The film's treatment of gender dynamics is distinctly pre-contemporary. The female characters are largely passive recipients of male attention and male dysfunction. Sandra Oh's role is minimal and peripheral. The narrative structure itself privileges the emotional journey of two men over any genuine exploration of female subjectivity. There is no questioning of the underlying assumptions about gender roles, no examination of how these men's romantic entitlements might be problematic, no representation politics at work in the casting or storytelling. The film is simply not interested in such matters, and that disinterest is the point.

On every other marker of modern progressive sensibility, the film registers as essentially inert. There are no LGBTQ themes, no racial consciousness, no climate messaging, no critique of capitalism, no body positivity, no neurodivergent representation, no revisionist history, and no preachy impulse. What we have instead is a comedy-drama about wine, infidelity, and middle age that treats its subjects with a kind of weary, humanistic sympathy that predates by many years the cultural frameworks we now use to analyze media. It is not a bad film. It simply exists in a different cultural moment.

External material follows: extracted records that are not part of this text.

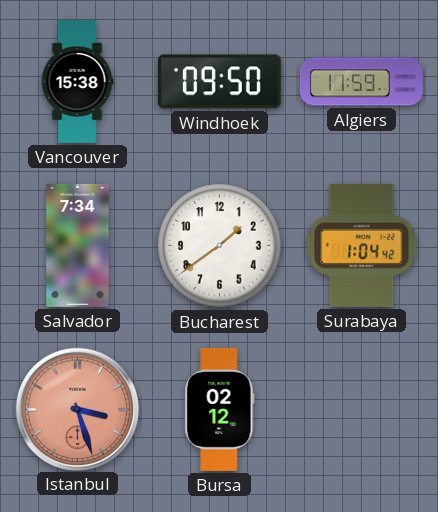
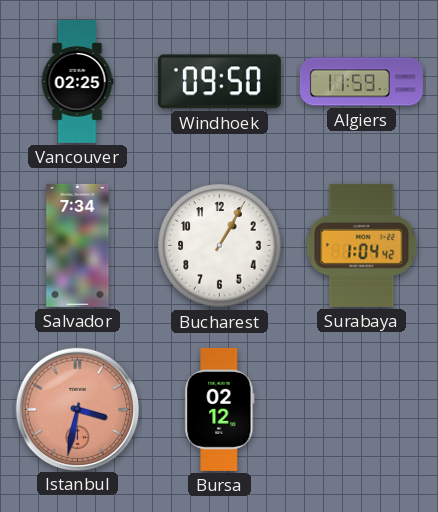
Vancouver: 15:38 -> 02:25
Bucharest: 1:39 -> 1:05
Istanbul: 3:27 -> 3:32
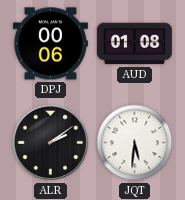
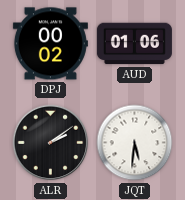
DPJ: 00:06 -> 00:02
AUD: 01:08 -> 01:06
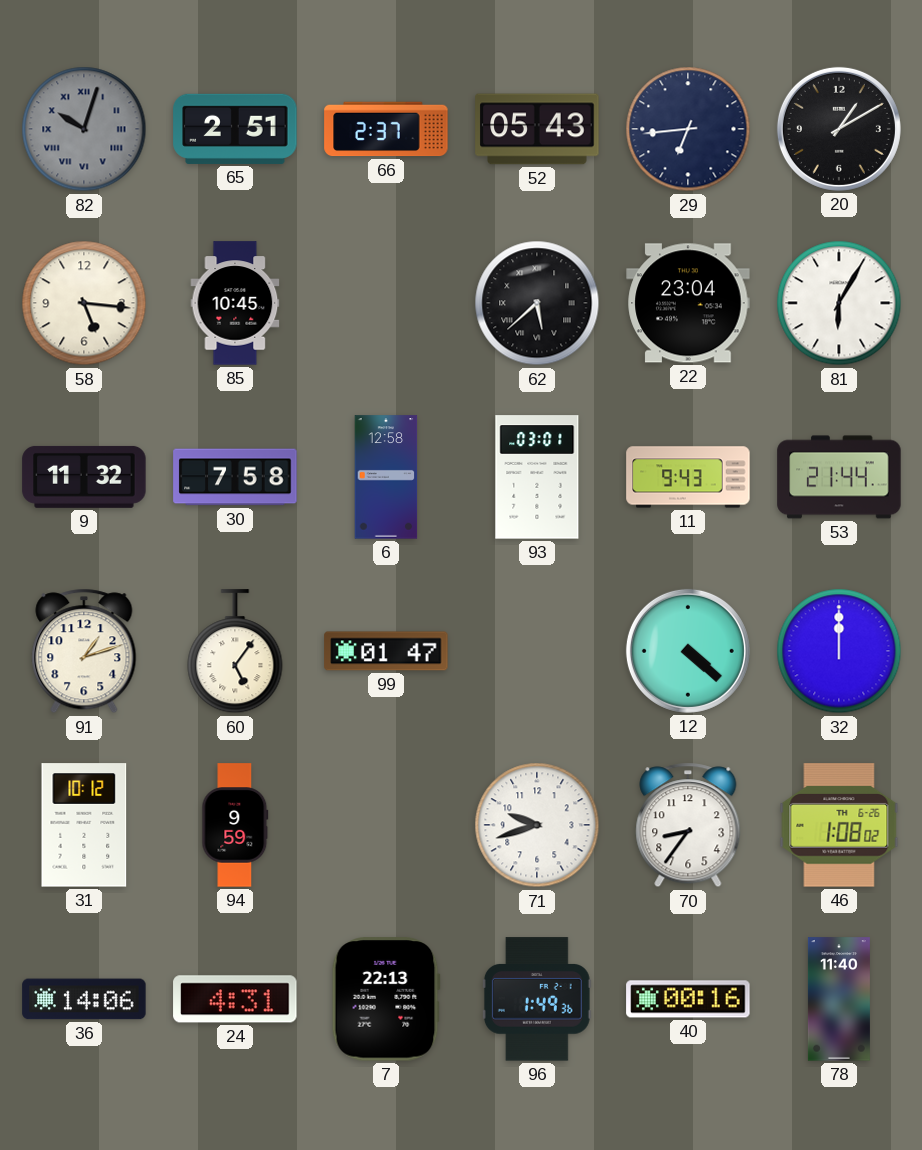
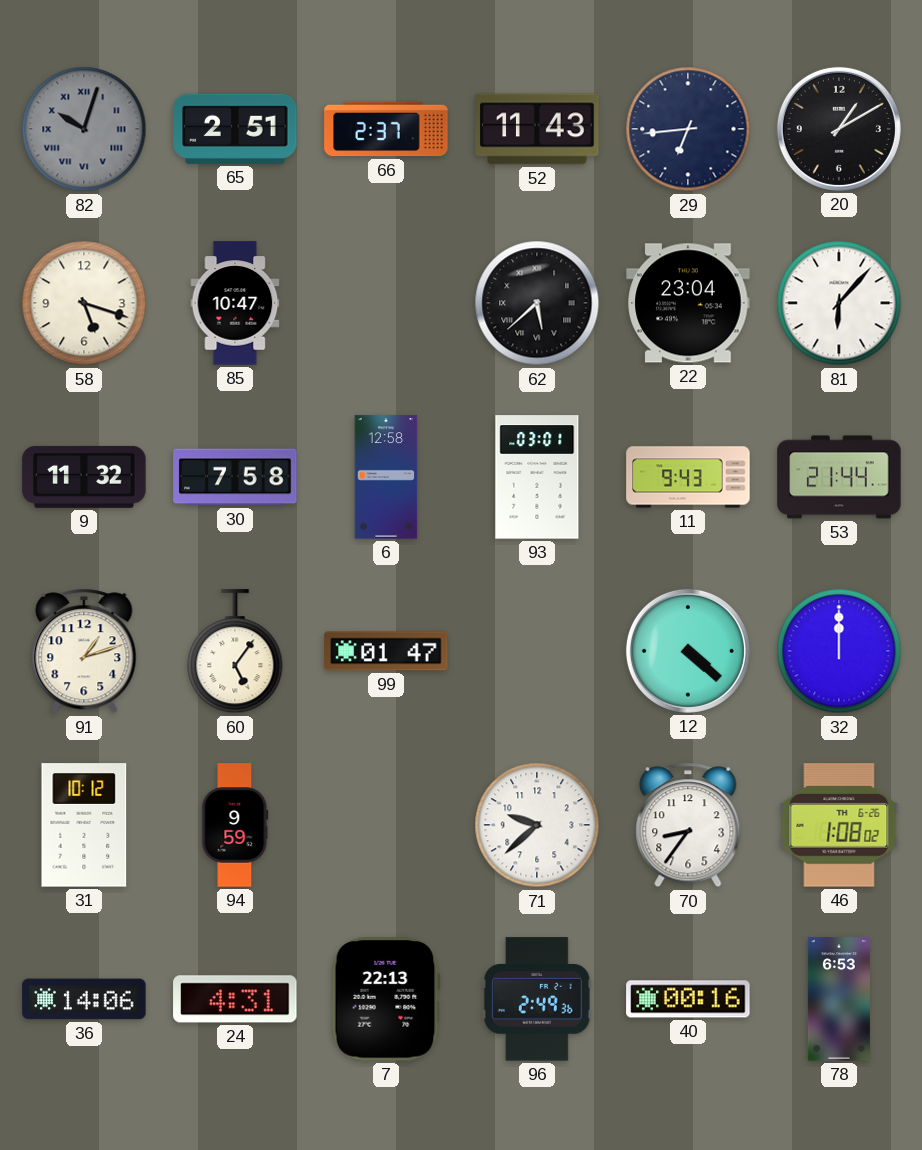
52: 05:43 -> 11:43
58: 5:16 -> 5:18
85: 10:45 -> 10:47
81: 6:05 -> 6:07
71: 9:42 -> 9:38
96: 1:49 -> 2:49
78: 11:40 -> 6:53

Analysis generated by our Consciousness Algorithm

Critic Reviews

94%from 42 reviews
The Hollywood Reporter100

Hysterically funny yet melancholy comedy.

Kirk HoneycuttRead Full Review →
Newsweek100

In Sideways, Payne has created four of the most lived-in, indelible characters in recent American movies. This deliciously bittersweet movie makes magic out of the quotidian.

David AnsenRead Full Review →
New York Magazine (Vulture)100

Sweetest, funniest, most humane movie I've seen all year.

Peter RainerRead Full Review →
Salon60

Alexander Payne's new movie, Sideways, makes you feel like you're trapped at dinner with a wiseass who's trying to convince you what a sensitive guy he is.